Adsorption properties of carbon molecular sieves prepared from an activated carbon by pitch pyrolysis

In this study a heat-treatment process using an activated carbon and coal-tar pitch was developed to prepare carbon molecular sieves (CMSs) for CH4/CO2 separation. This process results in a partial blockage of the pores of the activated carbon precursor, so that a reduction in the pore size takes place. Equilibrium CO2 adsorption measurements at different temperatures, and CO2 and CH4 kinetic measurements at different temperatures and feed pressures were carried out using the TEOM technique for a carbon molecular sieve (CMS) prepared by this process (sample CB3) and a commercial CMS (Takeda 3A, sampleT3A). The overall diffusion for CO2 in sample CB3 was faster than that in T3A and a slightly higher CO2 adsorption capacity of CB3 was obtained. The transient uptake profiles in both samples at different temperatures and different CO2 partial pressures were described in some cases by a micropore diffusion model, and in other cases by a dual resistance model. Both equilibrium and kinetic results demonstrate a better CO2/CH4 separation performance for the CMS prepared in the present study (CB3) than for the commercial CMS (Takeda 3A), due to the existence of slightly wider pore-mouth openings in sample CB3. This study demonstrates that the process used in this work is an interesting and reproducible approach to prepare CMS for CO2/CH4 separation. (c) 2005 Elsevier Ltd. All rights reserved.

◆ Given task 1 ◆
Answer these questions about the carbon molecular sieve abstract above, one line each:
(a) Which two materials were used in the heat-treatment process developed in the study?
(b) Which technique was used to carry out the equilibrium and kinetic measurements?
(c) To what feature of sample CB3 does the abstract attribute its better CO2/CH4 separation performance?

◆ Dataset content ◆
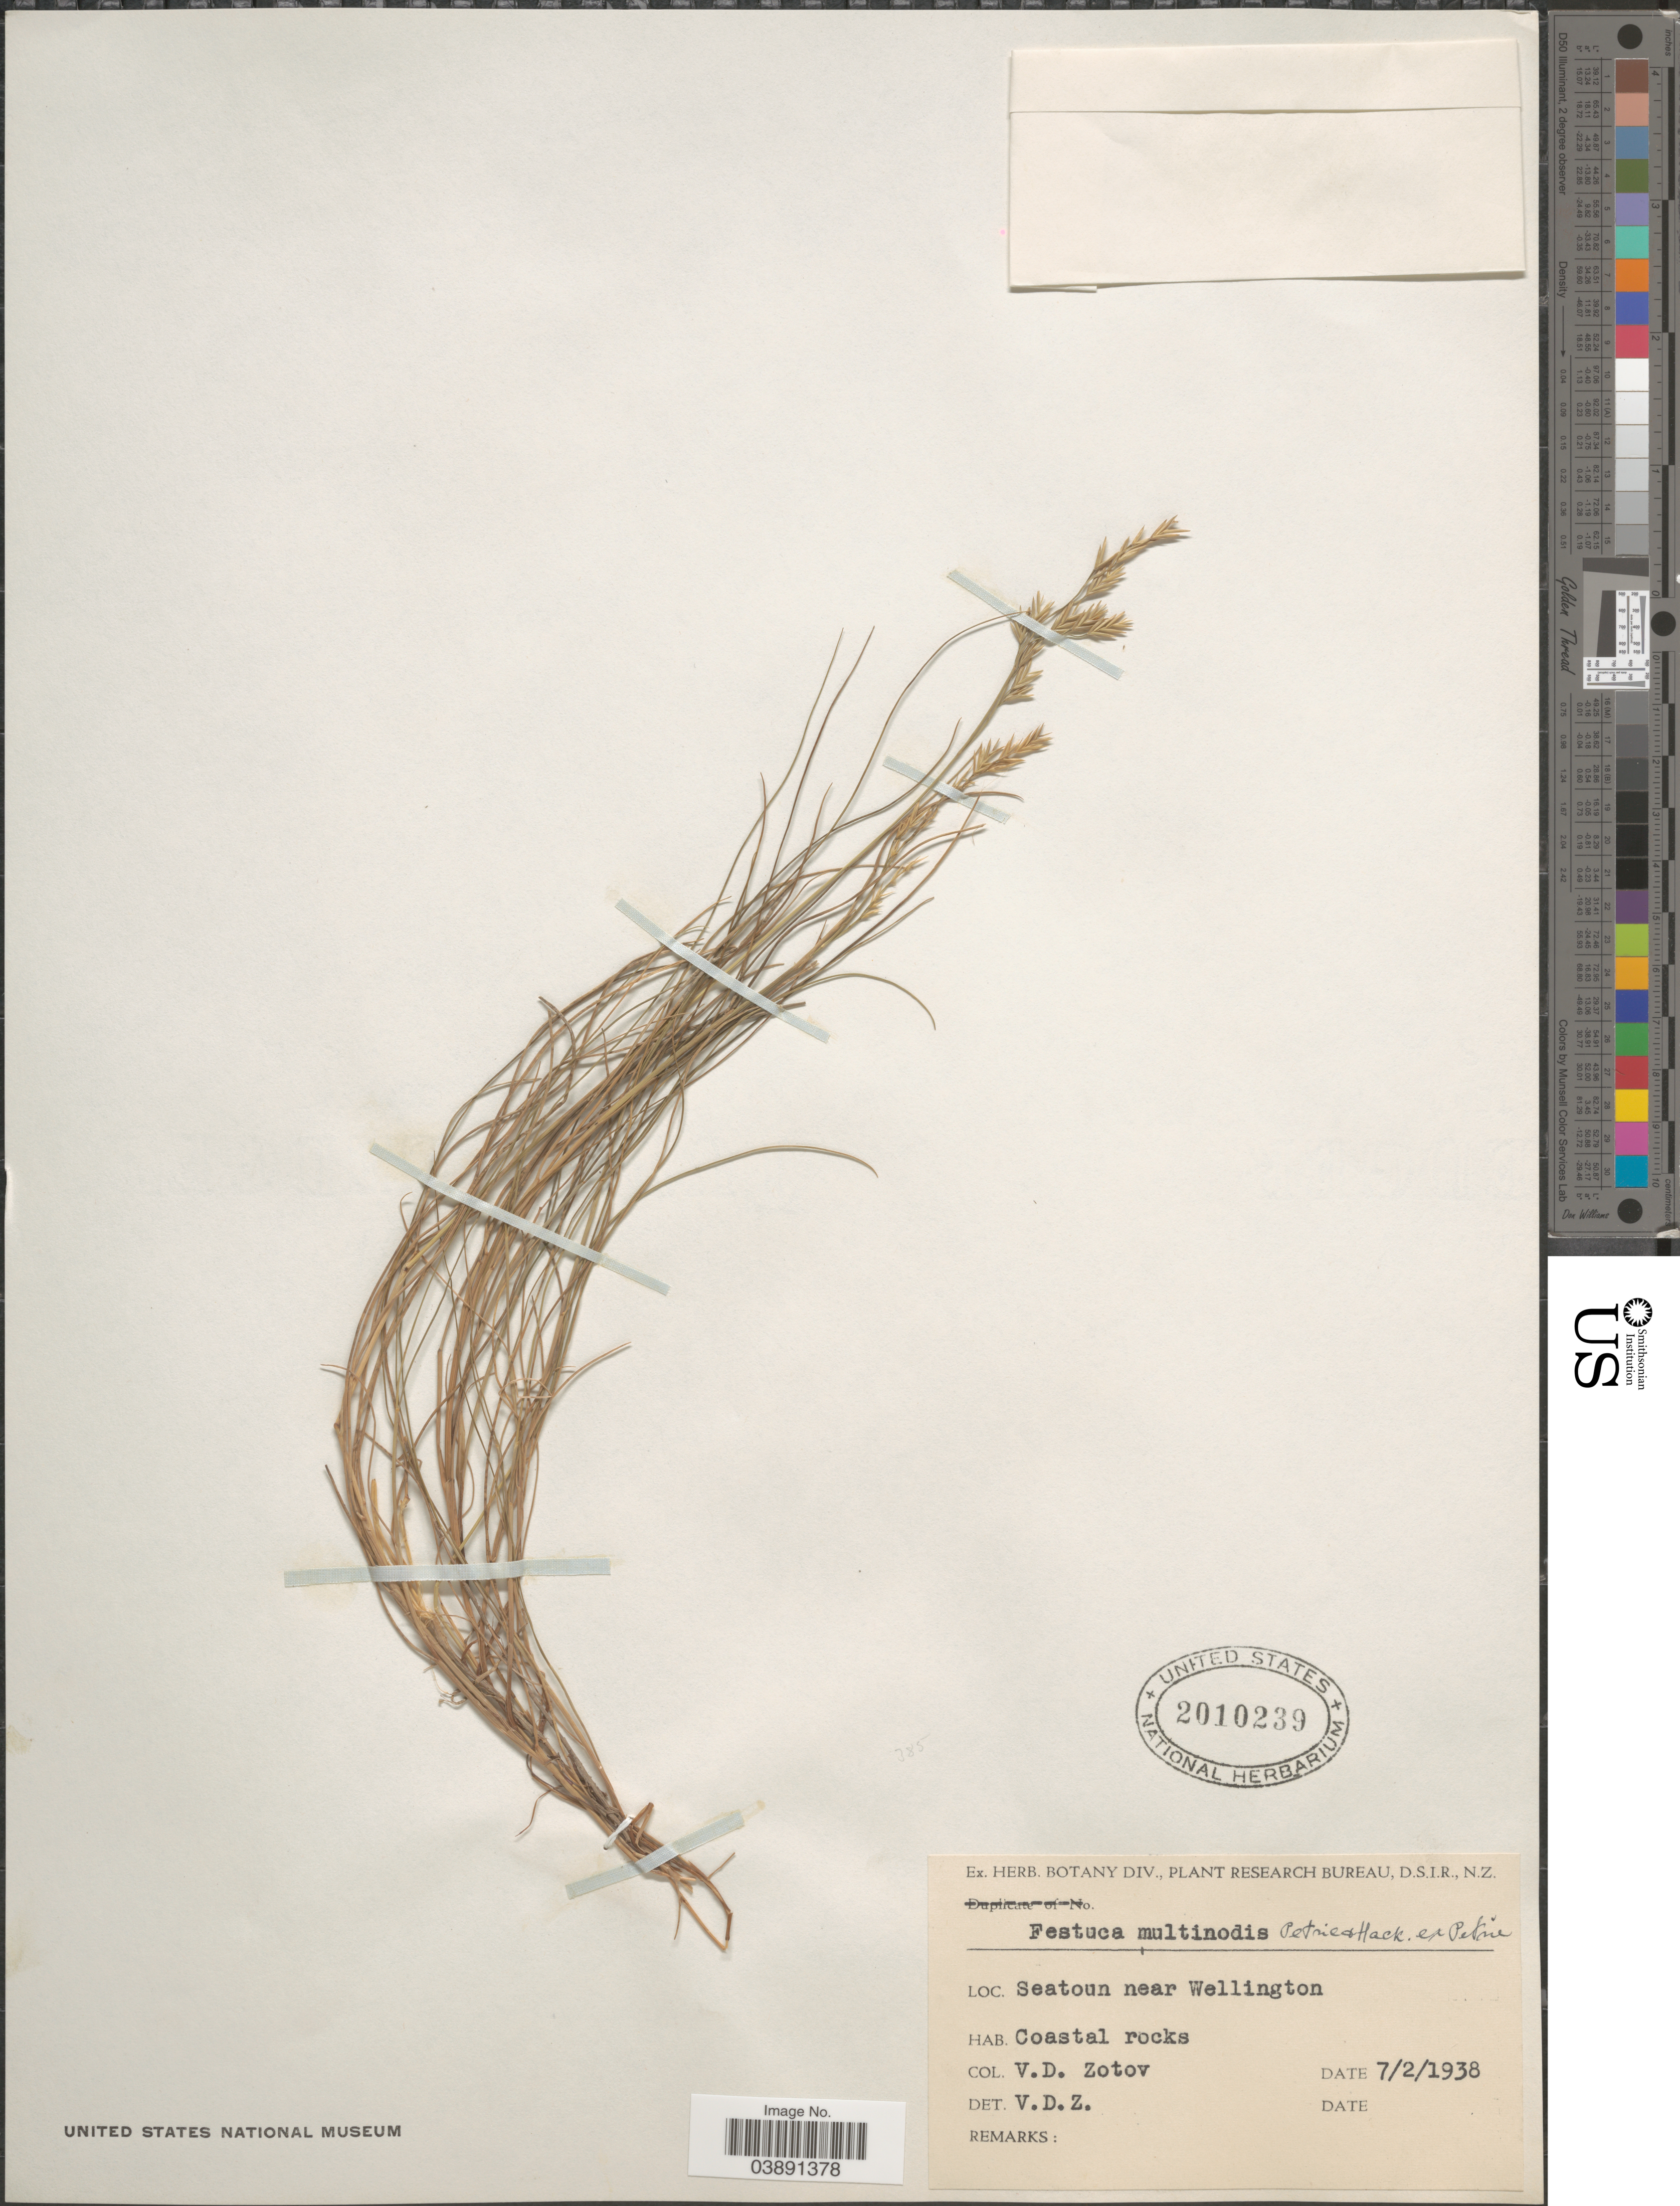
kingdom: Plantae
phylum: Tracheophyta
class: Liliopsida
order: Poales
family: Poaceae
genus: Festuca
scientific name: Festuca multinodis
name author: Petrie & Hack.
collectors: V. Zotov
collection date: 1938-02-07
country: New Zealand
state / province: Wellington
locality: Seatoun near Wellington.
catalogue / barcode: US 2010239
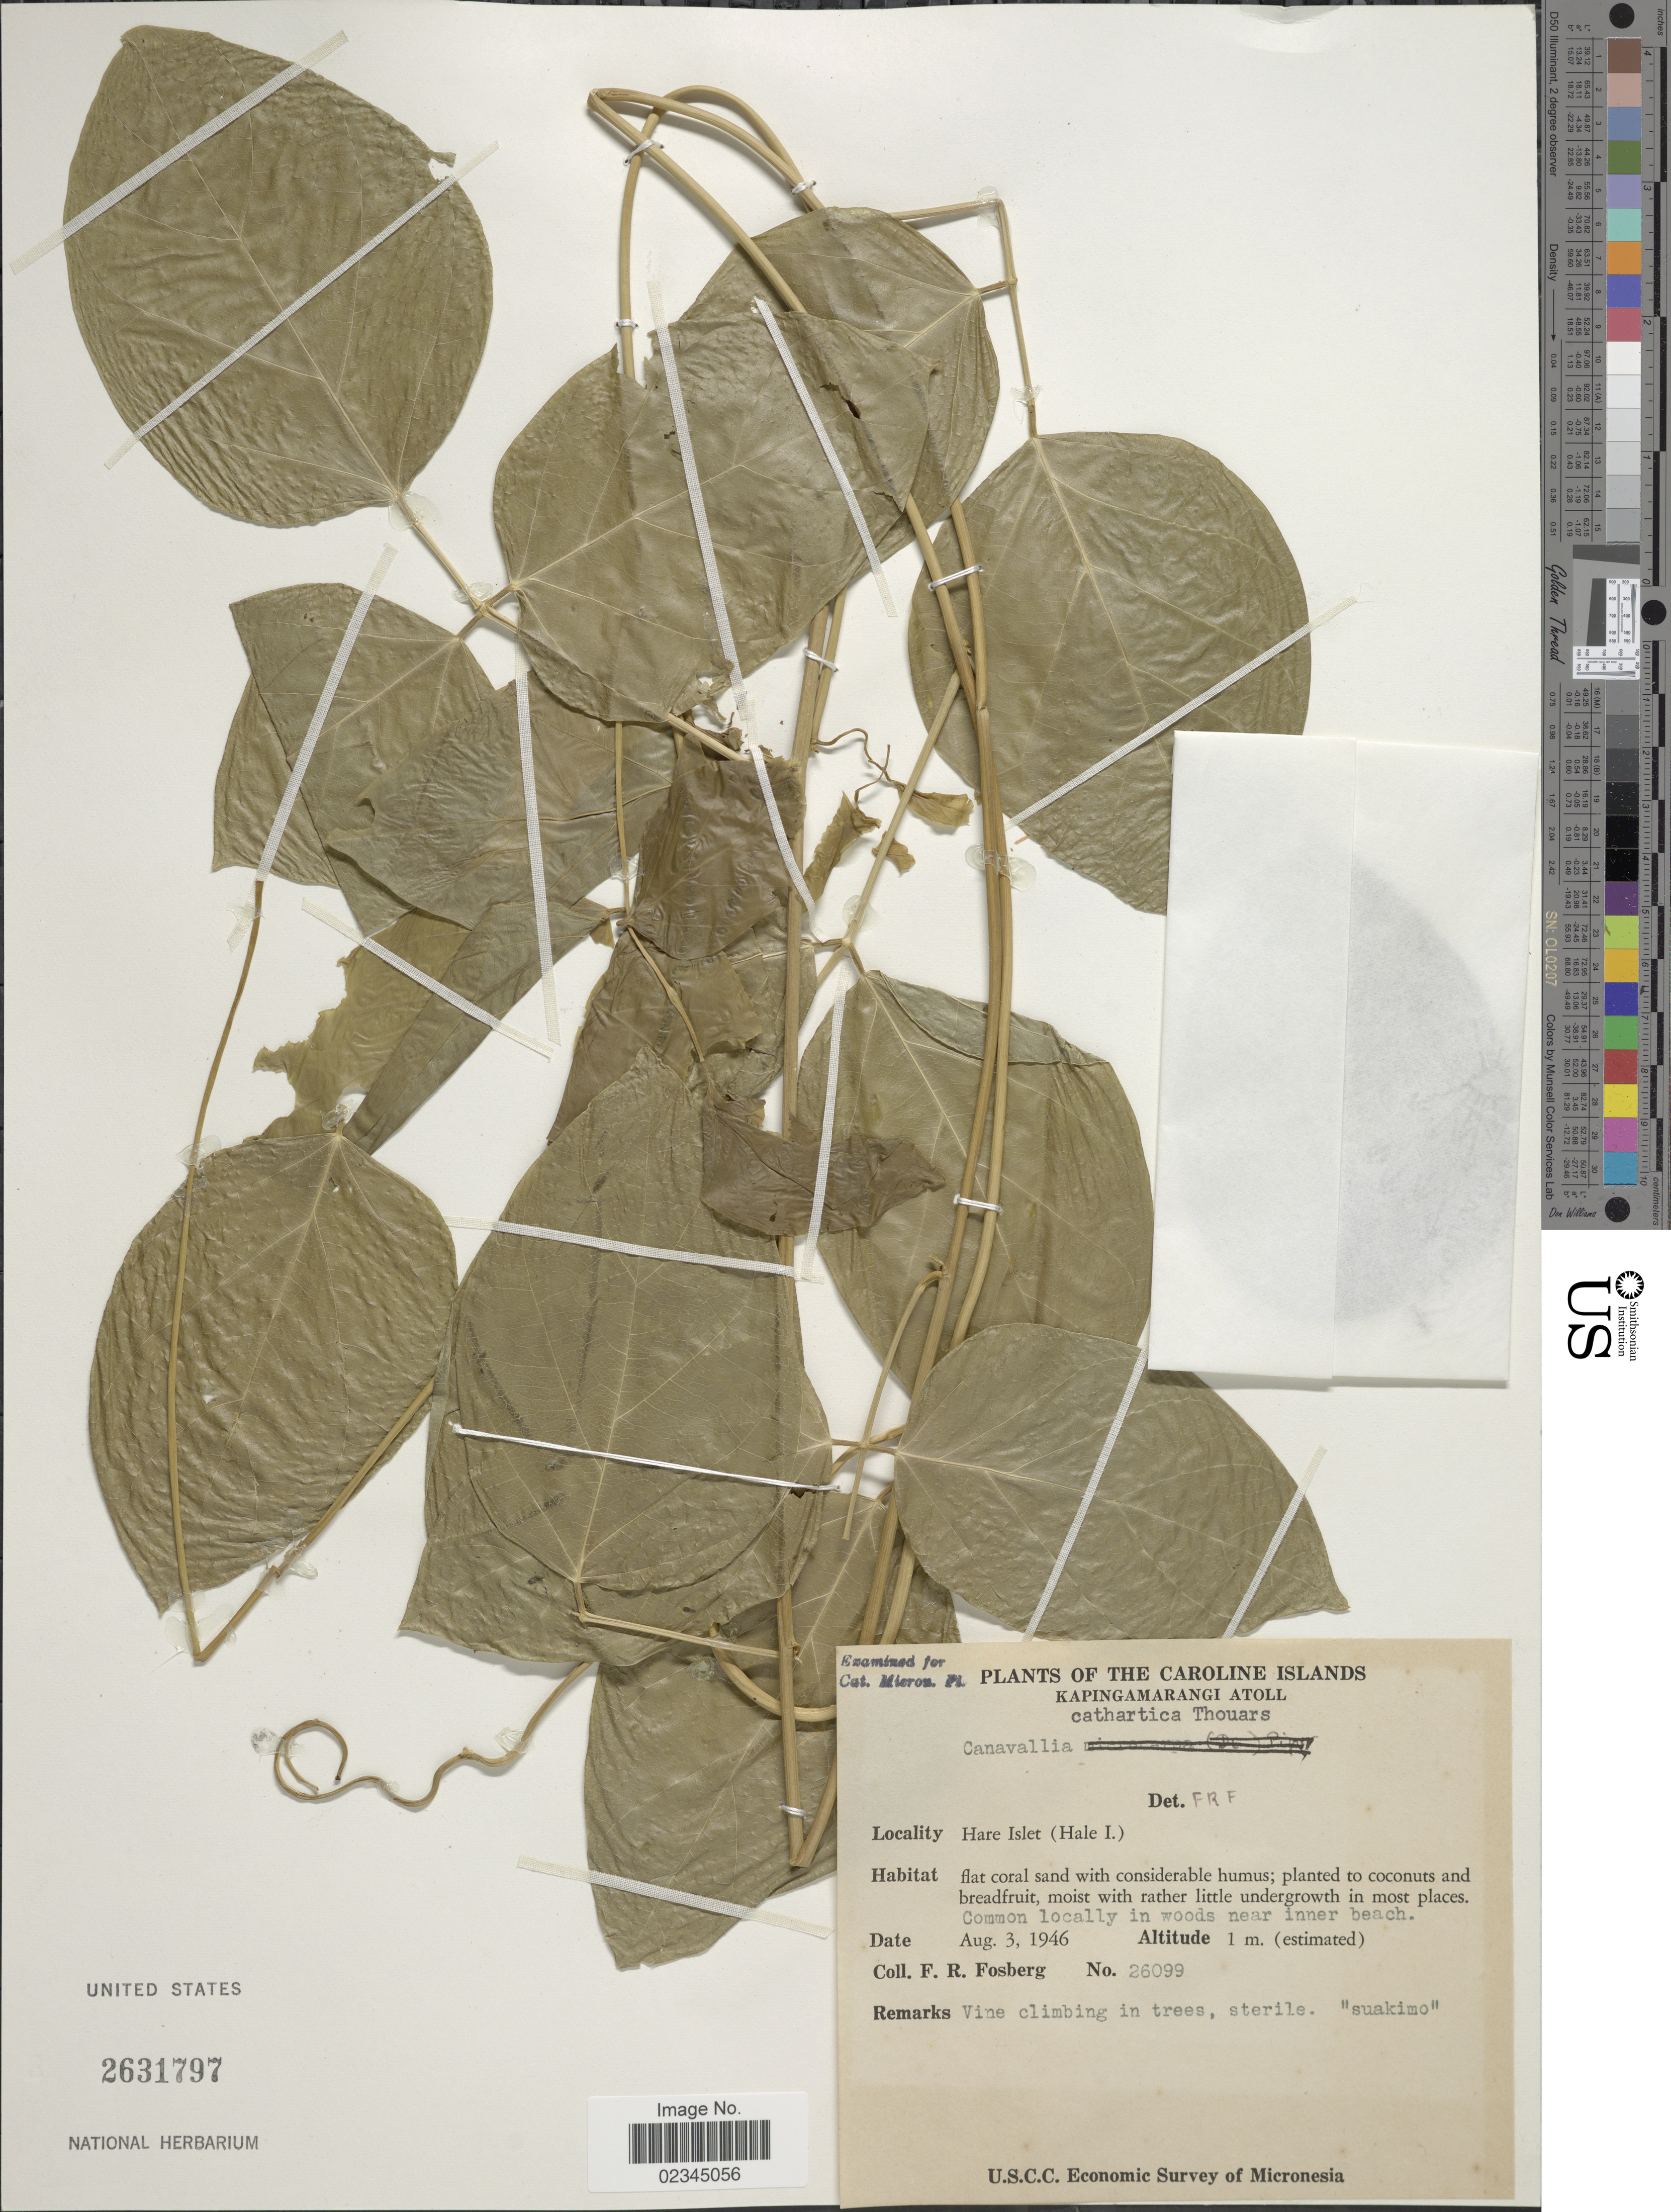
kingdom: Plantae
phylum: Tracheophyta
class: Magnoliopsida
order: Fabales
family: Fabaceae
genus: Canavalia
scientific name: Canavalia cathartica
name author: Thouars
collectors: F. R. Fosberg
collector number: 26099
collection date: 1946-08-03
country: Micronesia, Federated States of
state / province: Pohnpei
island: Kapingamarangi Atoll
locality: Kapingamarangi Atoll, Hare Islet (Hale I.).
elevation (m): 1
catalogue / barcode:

◆ Given task 2 ◆
In the plant-sheet rows, set down the stretch from the line containing "order: Poales" through the line containing "catalogue / barcode: US 2010239", both ends included, reproducing each line unchanged.

◆ Exercise result 1 ◆
(a) An activated carbon and coal-tar pitch.
(b) The TEOM technique.
(c) The existence of slightly wider pore-mouth openings in sample CB3.

◆ Exercise result 2 ◆
order: Poales
family: Poaceae
genus: Festuca
scientific name: Festuca multinodis
name author: Petrie & Hack.
collectors: V. Zotov
collection date: 1938-02-07
country: New Zealand
state / province: Wellington
locality: Seatoun near Wellington.
catalogue / barcode: US 2010239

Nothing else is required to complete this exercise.